Copy each line from the data that has the word "motor" in it.

[Transcribed page contents]
· · · · · · ·
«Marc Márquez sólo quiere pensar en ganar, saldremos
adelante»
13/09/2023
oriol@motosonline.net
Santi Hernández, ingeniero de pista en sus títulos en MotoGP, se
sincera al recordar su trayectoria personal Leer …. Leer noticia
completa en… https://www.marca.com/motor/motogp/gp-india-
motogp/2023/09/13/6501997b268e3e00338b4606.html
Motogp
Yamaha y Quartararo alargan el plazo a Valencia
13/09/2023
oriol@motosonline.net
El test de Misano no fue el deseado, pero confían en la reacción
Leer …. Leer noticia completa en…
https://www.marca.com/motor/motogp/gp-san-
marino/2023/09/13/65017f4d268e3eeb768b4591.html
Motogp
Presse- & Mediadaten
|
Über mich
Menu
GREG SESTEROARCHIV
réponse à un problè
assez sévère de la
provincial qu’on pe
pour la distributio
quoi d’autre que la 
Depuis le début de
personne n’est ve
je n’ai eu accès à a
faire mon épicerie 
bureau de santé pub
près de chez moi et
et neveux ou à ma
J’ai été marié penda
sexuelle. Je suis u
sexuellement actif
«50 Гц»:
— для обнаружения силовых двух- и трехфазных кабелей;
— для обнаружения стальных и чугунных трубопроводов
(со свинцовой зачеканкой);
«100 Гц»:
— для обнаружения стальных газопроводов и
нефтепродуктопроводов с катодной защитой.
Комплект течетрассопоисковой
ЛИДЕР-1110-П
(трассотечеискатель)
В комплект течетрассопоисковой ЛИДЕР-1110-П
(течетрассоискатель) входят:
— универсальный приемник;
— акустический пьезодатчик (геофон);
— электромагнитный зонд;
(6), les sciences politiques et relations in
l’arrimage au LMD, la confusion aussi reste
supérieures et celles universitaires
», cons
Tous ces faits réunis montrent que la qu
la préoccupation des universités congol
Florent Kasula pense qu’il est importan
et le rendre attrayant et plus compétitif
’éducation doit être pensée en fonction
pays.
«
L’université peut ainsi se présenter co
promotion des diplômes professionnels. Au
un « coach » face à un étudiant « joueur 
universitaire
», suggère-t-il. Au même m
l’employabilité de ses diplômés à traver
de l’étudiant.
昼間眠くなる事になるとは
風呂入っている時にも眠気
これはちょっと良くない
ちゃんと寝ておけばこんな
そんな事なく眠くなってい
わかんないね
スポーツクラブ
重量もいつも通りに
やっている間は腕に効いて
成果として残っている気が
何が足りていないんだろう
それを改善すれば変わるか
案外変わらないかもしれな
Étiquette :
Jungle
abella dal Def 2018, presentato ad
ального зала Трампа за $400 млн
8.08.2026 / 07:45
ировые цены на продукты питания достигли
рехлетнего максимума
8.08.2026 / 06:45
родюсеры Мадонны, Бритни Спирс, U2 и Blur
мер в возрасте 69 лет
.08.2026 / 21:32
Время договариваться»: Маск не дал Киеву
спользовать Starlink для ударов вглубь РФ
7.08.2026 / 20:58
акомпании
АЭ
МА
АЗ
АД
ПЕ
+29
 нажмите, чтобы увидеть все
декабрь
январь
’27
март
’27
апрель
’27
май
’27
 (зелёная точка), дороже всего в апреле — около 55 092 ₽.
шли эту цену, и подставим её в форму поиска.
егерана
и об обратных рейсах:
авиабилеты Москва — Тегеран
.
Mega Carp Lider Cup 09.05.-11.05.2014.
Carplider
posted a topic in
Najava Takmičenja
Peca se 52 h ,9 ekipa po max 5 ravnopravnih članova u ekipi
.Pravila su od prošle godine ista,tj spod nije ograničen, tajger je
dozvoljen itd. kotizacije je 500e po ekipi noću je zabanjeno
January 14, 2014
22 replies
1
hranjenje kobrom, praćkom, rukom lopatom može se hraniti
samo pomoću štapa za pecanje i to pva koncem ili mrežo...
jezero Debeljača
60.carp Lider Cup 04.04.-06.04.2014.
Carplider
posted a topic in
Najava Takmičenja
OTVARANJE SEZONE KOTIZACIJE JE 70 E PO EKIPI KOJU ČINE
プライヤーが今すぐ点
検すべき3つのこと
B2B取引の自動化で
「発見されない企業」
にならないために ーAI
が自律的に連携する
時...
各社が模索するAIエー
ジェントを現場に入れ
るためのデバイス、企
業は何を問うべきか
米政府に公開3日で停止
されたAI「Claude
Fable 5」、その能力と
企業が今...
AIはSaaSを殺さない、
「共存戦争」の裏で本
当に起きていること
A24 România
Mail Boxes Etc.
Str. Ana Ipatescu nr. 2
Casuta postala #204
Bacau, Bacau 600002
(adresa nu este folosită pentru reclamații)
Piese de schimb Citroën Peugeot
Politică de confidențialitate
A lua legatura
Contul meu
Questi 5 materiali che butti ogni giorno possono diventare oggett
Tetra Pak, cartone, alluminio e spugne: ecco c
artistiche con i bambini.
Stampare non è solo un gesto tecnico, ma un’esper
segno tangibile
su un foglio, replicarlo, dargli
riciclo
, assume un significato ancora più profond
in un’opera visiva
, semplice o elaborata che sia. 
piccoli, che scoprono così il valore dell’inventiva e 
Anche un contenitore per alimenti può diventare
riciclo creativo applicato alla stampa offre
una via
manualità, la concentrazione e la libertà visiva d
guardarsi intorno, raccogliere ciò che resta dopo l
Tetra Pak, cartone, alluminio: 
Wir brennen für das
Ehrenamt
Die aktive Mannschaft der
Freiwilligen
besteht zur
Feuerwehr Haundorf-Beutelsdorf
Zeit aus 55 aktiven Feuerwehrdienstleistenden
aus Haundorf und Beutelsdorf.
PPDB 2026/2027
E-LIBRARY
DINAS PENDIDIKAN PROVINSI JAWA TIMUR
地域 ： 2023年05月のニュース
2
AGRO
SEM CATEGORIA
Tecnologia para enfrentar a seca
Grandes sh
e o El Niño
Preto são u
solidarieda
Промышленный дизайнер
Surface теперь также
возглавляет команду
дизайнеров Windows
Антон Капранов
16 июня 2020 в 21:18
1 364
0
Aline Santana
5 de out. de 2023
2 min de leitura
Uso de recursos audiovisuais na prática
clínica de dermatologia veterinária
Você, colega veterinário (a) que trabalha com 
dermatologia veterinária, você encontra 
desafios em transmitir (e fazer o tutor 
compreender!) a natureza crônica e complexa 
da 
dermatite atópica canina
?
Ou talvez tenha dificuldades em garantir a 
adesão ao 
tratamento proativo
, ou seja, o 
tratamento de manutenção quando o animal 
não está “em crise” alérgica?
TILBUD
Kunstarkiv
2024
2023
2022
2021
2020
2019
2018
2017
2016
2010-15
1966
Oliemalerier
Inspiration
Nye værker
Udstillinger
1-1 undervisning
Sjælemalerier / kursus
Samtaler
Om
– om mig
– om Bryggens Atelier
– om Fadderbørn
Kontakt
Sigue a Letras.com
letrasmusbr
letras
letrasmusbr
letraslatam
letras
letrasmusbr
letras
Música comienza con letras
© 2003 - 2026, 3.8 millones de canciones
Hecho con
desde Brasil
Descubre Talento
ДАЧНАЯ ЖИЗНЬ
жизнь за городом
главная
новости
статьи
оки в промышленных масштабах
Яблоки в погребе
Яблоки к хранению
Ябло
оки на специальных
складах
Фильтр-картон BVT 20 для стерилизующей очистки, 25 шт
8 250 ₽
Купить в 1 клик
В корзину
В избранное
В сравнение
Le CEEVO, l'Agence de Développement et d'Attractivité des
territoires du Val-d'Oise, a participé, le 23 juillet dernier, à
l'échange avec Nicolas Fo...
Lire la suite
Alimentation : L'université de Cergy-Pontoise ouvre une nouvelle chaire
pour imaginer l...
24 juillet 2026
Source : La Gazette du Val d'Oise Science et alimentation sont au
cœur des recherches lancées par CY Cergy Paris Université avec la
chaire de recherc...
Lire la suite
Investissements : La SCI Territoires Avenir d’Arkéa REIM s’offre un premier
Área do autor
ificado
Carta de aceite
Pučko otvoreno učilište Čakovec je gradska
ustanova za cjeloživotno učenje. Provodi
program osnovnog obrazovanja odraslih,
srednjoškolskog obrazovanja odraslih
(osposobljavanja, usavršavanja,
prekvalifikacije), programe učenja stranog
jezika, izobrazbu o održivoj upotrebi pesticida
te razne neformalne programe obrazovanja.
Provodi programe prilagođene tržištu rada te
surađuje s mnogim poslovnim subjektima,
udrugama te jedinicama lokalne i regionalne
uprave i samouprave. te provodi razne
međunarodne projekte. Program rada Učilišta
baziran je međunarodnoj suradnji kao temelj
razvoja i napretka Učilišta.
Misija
· · · · · · ·
Exercise answer
completa en… https://www.marca.com/motor/motogp/gp-india-
https://www.marca.com/motor/motogp/gp-san-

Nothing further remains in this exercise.